For over three centuries, Amontons’ first law has been one of the most reliable principles in physics. Postulated by French physicist Guillaume Amontons in his 1699 treatise De la résistance causée dans les machines, the law states that the force of friction is directly proportional to the applied load, meaning heavier objects produce more friction, because greater weight increases contact between the tiny deformations in materials. It is an intuitive idea, and one that has served science and engineering remarkably well.
Yet the history of physics is a story of laws that eventually meet their limits. Newton’s laws of motion, for instance, break down at extreme scales, which is precisely where Einstein’s general theory of relativity steps in. It is partly why modern science prefers the word “theory” over “law”, a linguistic shift that acknowledges room for future discovery. The University of Konstanz experiment is the latest example of why that humility is warranted.
An Experiment Without Contact, Yet With Friction
According to the study published in Nature Materials, the researchers built a two-dimensional array of freely rotating magnetic elements and positioned it above a second magnetic layer. The two layers never come into physical contact, and yet a measurable friction between them exists. This friction is purely magnetic in nature, operating without any surface interaction whatsoever.

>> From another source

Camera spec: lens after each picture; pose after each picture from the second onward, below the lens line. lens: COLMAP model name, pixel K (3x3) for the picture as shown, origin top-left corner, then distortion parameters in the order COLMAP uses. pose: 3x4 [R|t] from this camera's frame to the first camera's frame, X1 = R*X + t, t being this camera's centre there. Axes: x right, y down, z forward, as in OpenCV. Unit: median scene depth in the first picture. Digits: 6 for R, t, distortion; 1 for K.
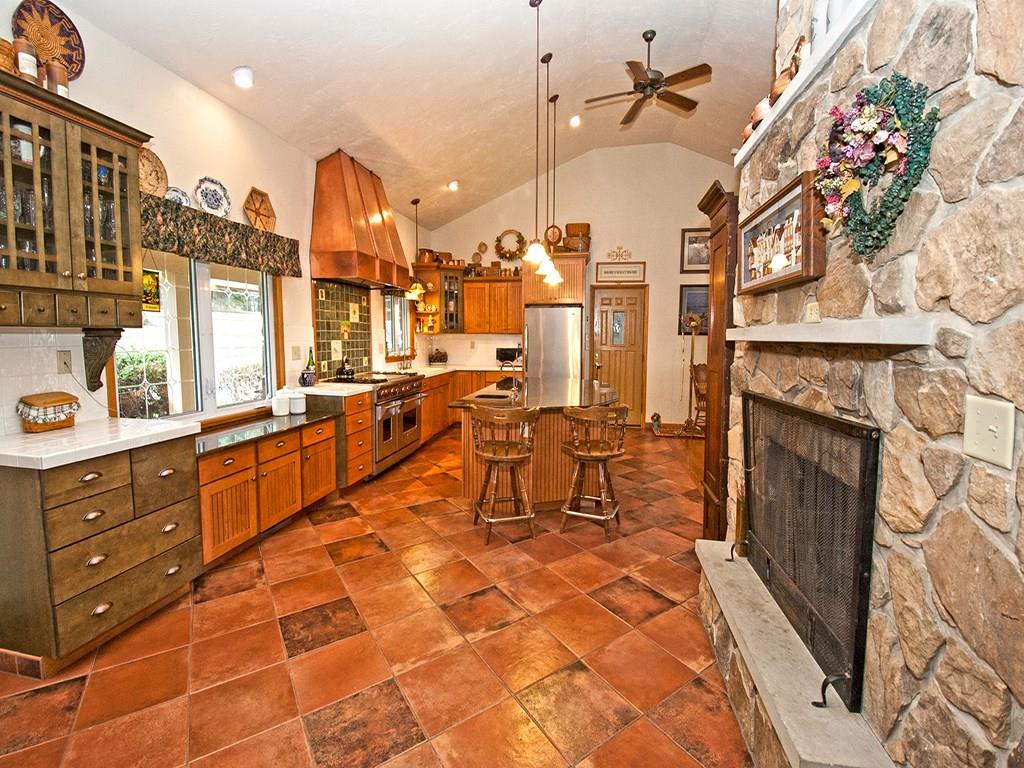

Experimental set-up, total friction and order parameter – © Nature Materials
The team then varied the distance between the two magnetic layers to observe how that friction changed. What they found directly contradicted Amontons: at both close and far distances, friction was at its weakest. At intermediate distances, however, friction increased.
Competing Interactions at the Heart of the Anomaly
The explanation lies in the internal magnetic dynamics that emerge at those intermediate distances. According to the researchers, when the layers are neither too close nor too far, competing interactions take over. In the top magnetic layer, magnetic moments point in parallel but opposite directions, a configuration known as antiparallel alignment, while the bottom layer settles into a same-direction parallel alignment. This unstable configuration forces the materials to constantly switch between parallel and antiparallel states as they slide, and it is that incessant reorganization that generates increased friction.

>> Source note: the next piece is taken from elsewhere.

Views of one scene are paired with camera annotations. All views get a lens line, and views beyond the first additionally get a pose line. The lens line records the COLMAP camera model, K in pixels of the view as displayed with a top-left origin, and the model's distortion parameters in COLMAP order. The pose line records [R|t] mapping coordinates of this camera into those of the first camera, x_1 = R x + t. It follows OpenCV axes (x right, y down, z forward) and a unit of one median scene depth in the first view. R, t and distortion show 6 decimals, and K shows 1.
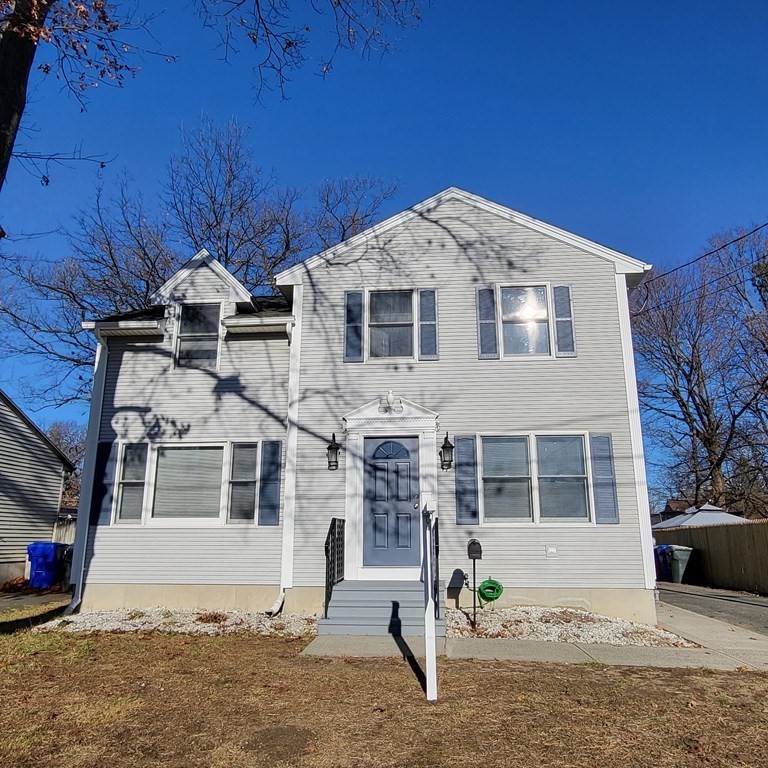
lens RADIAL K [[617.1, 0, 381.9], [0, 617.1, 380.4], [0, 0, 1]] dist [-0.018113, 0.019385]
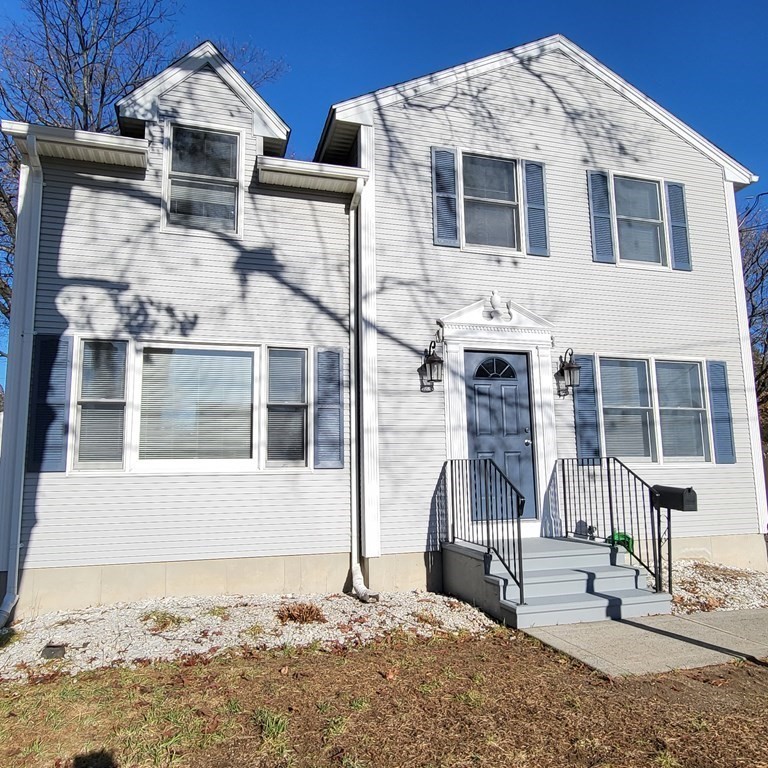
lens RADIAL K [[617.1, 0, 381.9], [0, 617.1, 380.4], [0, 0, 1]] dist [-0.018113, 0.019385]
pose [[0.928582, 0.041240, 0.368828, -0.370633], [-0.079473, 0.992850, 0.089072, 0.066947], [-0.362518, -0.112022, 0.925220, 0.333735]]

Magnetic moment configurations and dynamic responses at different h – © Nature Materials
Hongri Gu, of the Hong Kong University of Science and Technology, who co-authored the research while at the University of Konstanz, explained: “By changing the distance between the magnetic layers, we could drive the system into a regime of competing interactions where the rotors constantly reorganize as they slide.”
Friction With No Wear, No Roughness, No Contact
What makes this discovery particularly striking is the mechanism behind it. Clemens Bechinger, supervisor on the project at the University of Konstanz, stated in a press release: “What is remarkable is that friction here arises entirely from internal reorganization. There is no wear, no surface roughness, and no direct contact. Dissipation is generated solely by collective magnetic rearrangements.”
According to Popular Mechanics, the experiment was not designed simply to prove Amontons wrong, his law, the researchers acknowledge, continues to work remarkably well under normal circumstances. The broader aim was to understand magnetic behavior at the macroscale, given that whatever dynamics occur there are likely to occur at the microscopic level as well. That potential opens possibilities for a range of micro- and nanoelectromechanical devices, including magnetic bearings and atomically thin magnets.